WHAT THE TASK REQUIRES. Copy out, from the data below, each line in which the word "frame" occurs.

INPUT DATA.
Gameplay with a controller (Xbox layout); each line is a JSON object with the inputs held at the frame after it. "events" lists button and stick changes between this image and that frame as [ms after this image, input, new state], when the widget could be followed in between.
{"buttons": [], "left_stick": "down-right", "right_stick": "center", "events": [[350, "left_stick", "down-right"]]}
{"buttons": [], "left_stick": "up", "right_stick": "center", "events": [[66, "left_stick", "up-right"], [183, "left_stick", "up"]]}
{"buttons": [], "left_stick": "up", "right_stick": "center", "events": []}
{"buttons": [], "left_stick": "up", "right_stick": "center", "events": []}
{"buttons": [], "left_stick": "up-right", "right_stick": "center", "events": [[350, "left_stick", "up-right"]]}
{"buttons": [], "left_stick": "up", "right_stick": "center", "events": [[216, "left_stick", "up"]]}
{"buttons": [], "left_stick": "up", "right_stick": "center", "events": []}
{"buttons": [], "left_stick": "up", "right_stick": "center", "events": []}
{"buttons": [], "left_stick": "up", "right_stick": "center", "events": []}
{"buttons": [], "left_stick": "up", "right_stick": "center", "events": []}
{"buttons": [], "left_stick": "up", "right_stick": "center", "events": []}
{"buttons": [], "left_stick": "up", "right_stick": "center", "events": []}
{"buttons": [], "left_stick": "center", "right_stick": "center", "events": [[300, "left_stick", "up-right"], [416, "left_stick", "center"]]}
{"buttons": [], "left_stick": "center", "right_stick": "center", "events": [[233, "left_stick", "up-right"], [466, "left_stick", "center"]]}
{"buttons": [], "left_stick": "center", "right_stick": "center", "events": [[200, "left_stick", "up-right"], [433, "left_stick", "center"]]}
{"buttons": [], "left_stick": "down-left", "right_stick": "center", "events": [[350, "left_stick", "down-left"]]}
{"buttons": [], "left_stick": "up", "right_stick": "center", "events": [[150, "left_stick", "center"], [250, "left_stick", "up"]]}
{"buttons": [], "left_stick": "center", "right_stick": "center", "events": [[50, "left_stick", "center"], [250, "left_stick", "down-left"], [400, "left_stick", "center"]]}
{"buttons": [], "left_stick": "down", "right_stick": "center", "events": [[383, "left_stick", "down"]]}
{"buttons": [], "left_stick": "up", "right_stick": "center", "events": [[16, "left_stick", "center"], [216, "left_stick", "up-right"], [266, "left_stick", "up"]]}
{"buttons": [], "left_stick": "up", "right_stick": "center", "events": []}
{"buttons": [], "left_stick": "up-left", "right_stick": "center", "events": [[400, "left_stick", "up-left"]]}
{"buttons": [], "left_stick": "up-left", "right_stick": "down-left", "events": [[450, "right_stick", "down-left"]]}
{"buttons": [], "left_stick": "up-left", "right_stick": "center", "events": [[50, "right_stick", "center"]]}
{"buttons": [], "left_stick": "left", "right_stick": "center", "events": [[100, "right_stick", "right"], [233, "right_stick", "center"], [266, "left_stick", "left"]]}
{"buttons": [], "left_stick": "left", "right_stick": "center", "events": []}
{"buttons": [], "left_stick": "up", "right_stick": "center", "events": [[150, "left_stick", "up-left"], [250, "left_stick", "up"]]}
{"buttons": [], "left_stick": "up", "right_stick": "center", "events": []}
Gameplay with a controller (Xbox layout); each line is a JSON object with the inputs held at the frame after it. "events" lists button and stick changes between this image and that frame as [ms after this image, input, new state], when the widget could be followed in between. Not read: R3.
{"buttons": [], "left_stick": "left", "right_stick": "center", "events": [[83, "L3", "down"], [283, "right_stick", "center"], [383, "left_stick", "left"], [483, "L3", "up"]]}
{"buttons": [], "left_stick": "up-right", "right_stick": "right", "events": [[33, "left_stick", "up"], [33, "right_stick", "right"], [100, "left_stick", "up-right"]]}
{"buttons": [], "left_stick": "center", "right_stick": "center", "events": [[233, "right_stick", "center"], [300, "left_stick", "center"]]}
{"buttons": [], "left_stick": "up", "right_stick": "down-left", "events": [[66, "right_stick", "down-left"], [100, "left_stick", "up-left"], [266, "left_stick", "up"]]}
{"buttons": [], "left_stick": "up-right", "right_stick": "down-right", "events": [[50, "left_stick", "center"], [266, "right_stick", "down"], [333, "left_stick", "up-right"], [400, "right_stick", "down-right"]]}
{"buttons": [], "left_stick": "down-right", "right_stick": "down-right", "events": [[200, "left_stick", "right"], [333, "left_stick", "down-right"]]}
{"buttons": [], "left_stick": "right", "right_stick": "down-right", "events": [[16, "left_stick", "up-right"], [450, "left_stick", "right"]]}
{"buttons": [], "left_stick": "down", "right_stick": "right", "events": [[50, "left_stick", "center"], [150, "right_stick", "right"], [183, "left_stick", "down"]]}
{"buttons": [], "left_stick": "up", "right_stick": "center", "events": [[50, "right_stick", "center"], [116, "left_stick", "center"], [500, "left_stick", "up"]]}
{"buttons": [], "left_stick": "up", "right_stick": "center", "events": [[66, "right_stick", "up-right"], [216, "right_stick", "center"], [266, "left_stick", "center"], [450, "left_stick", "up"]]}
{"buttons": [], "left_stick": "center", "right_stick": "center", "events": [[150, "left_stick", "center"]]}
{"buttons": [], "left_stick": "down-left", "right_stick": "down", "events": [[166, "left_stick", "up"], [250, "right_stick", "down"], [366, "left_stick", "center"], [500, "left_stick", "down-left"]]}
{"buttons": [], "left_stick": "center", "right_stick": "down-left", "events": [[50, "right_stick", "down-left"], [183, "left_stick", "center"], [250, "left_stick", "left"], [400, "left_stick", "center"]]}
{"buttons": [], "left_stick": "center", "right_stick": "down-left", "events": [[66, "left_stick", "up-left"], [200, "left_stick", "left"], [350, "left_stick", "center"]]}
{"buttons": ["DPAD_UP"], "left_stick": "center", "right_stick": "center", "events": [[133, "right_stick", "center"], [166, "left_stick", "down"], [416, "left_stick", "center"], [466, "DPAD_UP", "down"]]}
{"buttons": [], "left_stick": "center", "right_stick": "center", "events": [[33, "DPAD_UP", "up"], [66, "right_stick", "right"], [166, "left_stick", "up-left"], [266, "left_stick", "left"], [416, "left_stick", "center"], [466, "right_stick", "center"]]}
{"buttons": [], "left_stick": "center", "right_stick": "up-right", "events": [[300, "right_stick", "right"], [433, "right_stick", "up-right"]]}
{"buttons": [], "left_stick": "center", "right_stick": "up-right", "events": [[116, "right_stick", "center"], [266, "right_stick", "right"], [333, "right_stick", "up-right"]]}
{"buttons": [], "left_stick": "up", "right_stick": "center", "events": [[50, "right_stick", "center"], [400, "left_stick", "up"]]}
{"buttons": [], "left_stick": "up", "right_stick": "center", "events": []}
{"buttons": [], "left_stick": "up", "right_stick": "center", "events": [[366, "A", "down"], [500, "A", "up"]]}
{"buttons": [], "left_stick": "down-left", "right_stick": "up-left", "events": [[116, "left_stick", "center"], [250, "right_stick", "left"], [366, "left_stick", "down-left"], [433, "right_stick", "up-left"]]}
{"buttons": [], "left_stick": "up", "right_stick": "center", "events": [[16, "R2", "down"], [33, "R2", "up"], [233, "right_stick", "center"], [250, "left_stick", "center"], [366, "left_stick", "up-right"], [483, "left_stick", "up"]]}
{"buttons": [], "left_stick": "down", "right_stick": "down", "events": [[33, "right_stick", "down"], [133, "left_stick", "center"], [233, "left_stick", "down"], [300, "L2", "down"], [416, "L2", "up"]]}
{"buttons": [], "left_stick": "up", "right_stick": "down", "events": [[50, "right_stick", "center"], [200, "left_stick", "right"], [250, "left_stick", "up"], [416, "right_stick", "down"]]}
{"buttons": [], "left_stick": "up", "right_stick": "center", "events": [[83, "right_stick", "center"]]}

YOUR SOLUTION.
Gameplay with a controller (Xbox layout); each line is a JSON object with the inputs held at the frame after it. "events" lists button and stick changes between this image and that frame as [ms after this image, input, new state], when the widget could be followed in between.
Gameplay with a controller (Xbox layout); each line is a JSON object with the inputs held at the frame after it. "events" lists button and stick changes between this image and that frame as [ms after this image, input, new state], when the widget could be followed in between. Not read: R3.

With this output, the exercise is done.